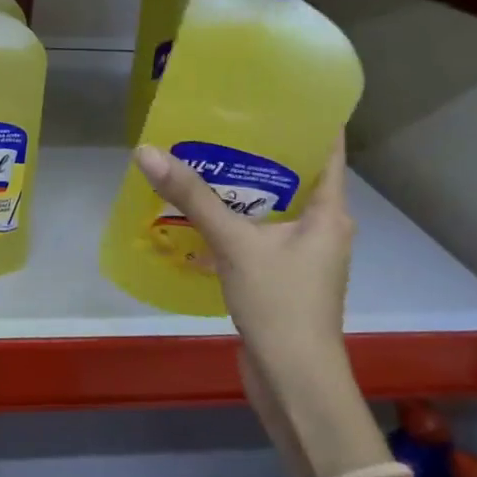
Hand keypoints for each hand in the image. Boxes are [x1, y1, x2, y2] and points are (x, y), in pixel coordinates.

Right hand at [133, 135, 355, 387]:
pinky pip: (259, 234)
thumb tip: (146, 151)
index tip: (278, 92)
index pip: (328, 151)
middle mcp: (322, 229)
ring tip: (204, 156)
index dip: (309, 119)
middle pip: (296, 175)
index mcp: (329, 214)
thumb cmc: (280, 305)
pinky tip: (199, 213)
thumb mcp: (235, 243)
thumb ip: (192, 198)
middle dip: (261, 148)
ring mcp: (303, 256)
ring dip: (243, 186)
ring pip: (274, 206)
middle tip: (223, 118)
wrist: (294, 385)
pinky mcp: (282, 278)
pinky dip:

> [WORK TO BE COMPLETED] How many lines of the listing above include the word "thumb"? Reply with the number alone.

> [SOLUTION TO THE EXERCISE] 4